Una de las cosas que significa es que, todo lo andrajosamente que se quiera, se ha suscitado un desafío a algunos de los supuestos centrales de la corriente principal de la ciencia social. La estricta separación entre la teoría y el dato, la idea del "hecho en bruto"; el esfuerzo por crear un vocabulario formal purificado de toda referencia subjetiva, la idea del "lenguaje ideal"; y la afirmación de la neutralidad moral y la visión olímpica, la idea de la "verdad de Dios": ninguna de ellas puede prosperar cuando se comienza a considerar la explicación como un problema de conectar la acción con su sentido, más que la conducta con sus determinantes. La refiguración de la teoría social representa —o lo hará, si continua en curso— un cambio monumental no tanto en nuestra noción de lo que es el conocimiento, sino en nuestra noción de lo que deseamos saber. Los sucesos sociales poseen causas y las instituciones sociales, efectos; pero bien pudiera ser que el camino hacia el descubrimiento de qué es lo que afirmamos al afirmar esto, repose menos en postular fuerzas y medirlas que en tomar nota de expresiones e inspeccionarlas.
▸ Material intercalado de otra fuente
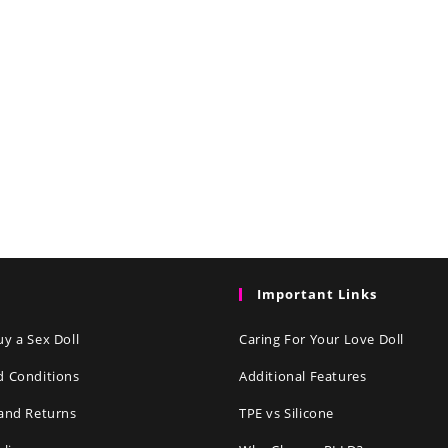
Important Links
y a Sex Doll
Caring For Your Love Doll
d Conditions
Additional Features
and Returns
TPE vs Silicone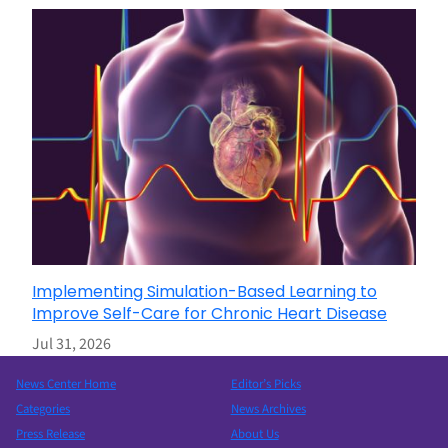
Implementing Simulation-Based Learning to
Improve Self-Care for Chronic Heart Disease
Jul 31, 2026
News Center Home
Editor’s Picks
Categories
News Archives
Press Release
About Us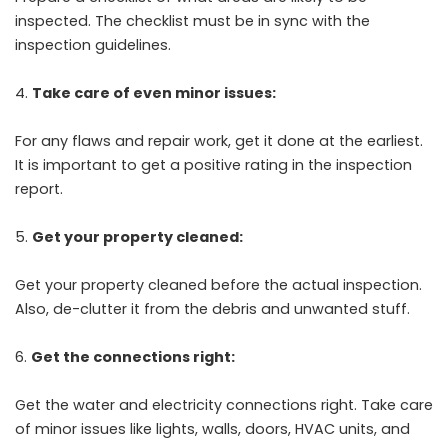
inspected. The checklist must be in sync with the
inspection guidelines.
Take care of even minor issues:
For any flaws and repair work, get it done at the earliest.
It is important to get a positive rating in the inspection
report.
Get your property cleaned:
Get your property cleaned before the actual inspection.
Also, de-clutter it from the debris and unwanted stuff.
Get the connections right:
Get the water and electricity connections right. Take care
of minor issues like lights, walls, doors, HVAC units, and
El camino que ha tomado un importante segmento de científicos sociales - de las analogías con procesos físicos a las analogías con formas simbólicas ha introducido un debate fundamental en la comunidad de la ciencia social, concerniente no sólo a sus métodos si no a sus objetivos. Es un debate que crece en intensidad cada día. La edad de oro (o quizás haya sido sólo la edad de bronce) de las ciencias sociales, cuando cualesquiera fuesen las diferencias de posición teórica y de afirmaciones empíricas, el objetivo básico de toda la empresa era un acuerdo universal —encontrar la dinámica de la vida colectiva y alterarla en la dirección deseada— claramente ya ha pasado. Hoy ya hay demasiados científicos sociales trabajando, para quienes el objetivo es la anatomización del pensamiento, y no la manipulación de la conducta.
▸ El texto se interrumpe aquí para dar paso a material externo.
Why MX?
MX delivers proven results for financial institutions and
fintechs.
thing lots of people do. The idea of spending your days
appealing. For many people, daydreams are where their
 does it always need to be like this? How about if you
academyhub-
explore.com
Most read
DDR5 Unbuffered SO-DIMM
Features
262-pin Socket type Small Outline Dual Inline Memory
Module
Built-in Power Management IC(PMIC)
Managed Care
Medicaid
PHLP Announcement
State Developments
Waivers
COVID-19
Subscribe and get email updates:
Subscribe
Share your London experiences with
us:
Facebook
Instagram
Pero no es solamente para las ciencias sociales que esta alteración en el modo en que pensamos acerca de cómo pensamos posee consecuencias desestabilizadoras. El creciente interés de los sociólogos, antropólogos, psicólogos, cientistas políticos e incluso aquí o allá algún economista bribón en el análisis de los sistemas de símbolos plantea (implícita o a veces explícitamente) la cuestión de la relación de tales sistemas con lo que sucede en el mundo; y lo hace de una manera que es tan diferente de aquella a la que están acostumbrados los humanistas, cuanto menos evasible (con homilías acerca de los valores espirituales y la vida contemplativa) de lo que a muchos de ellos, según parece, les gustaría que fuese.
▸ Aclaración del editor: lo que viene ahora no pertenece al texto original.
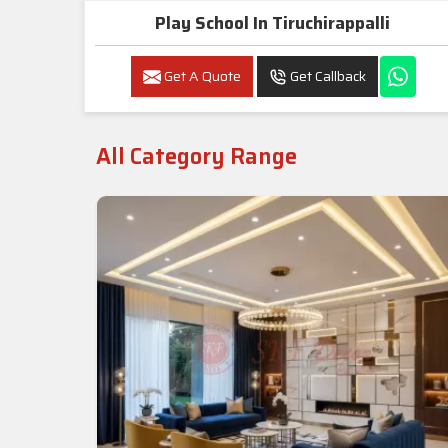
Play School In Tiruchirappalli
Get A Quote
Get Callback
All Category Range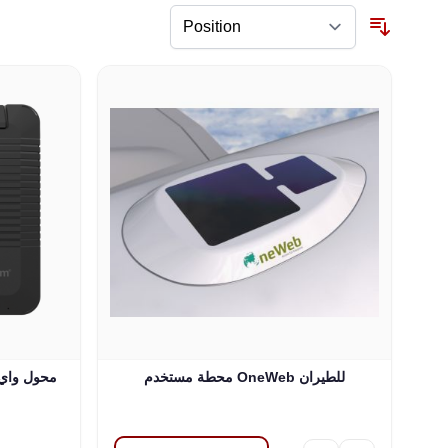
محطة مستخدم OneWeb للطيران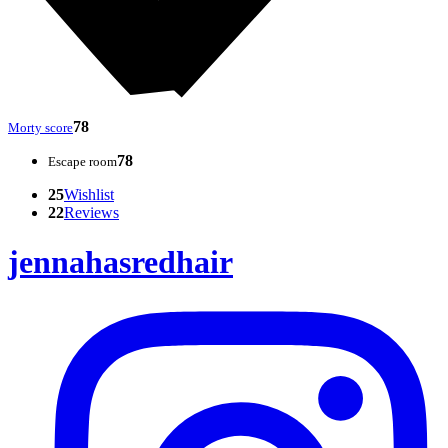
78
Morty score
78
Escape room
25
Wishlist
22
Reviews
jennahasredhair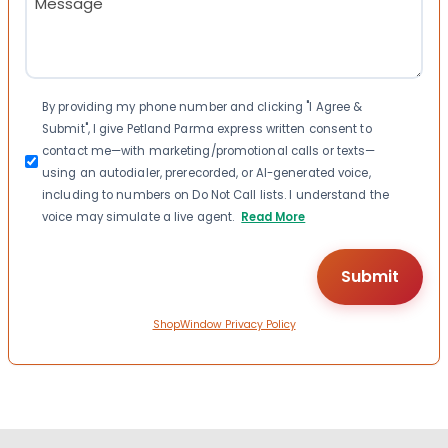
(Required)
Consent
By providing my phone number and clicking "I Agree &
Submit", I give Petland Parma express written consent to
contact me—with marketing/promotional calls or texts—
using an autodialer, prerecorded, or AI-generated voice,
including to numbers on Do Not Call lists. I understand the
voice may simulate a live agent.
Read More
ShopWindow Privacy Policy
Si la noción del tecnólogo social sobre lo que es un científico social es puesta en entredicho por toda esta preocupación por el sentido y la significación, aun más lo es la noción del perro guardián cultural sobre lo que es un humanista. El especialista sin espíritu que reparte panaceas políticas se está yendo, pero el sabio de atril que reparte juicios aprobados, también. La relación entre pensamiento y acción en la vida social no puede concebirse más en términos de sabiduría de lo que puede concebirse en términos de conocimiento experto. Cómo vaya a ser concebido todo esto, cuáles vayan a ser las consecuencias de los juegos, los dramas y los textos que no sólo inventamos o presenciamos, sino que también vivimos, está lejos de ser claro. Para clarificarlo se necesitará el más cauteloso de todos los razonamientos cautelosos, en todos los lados de todas las divisiones.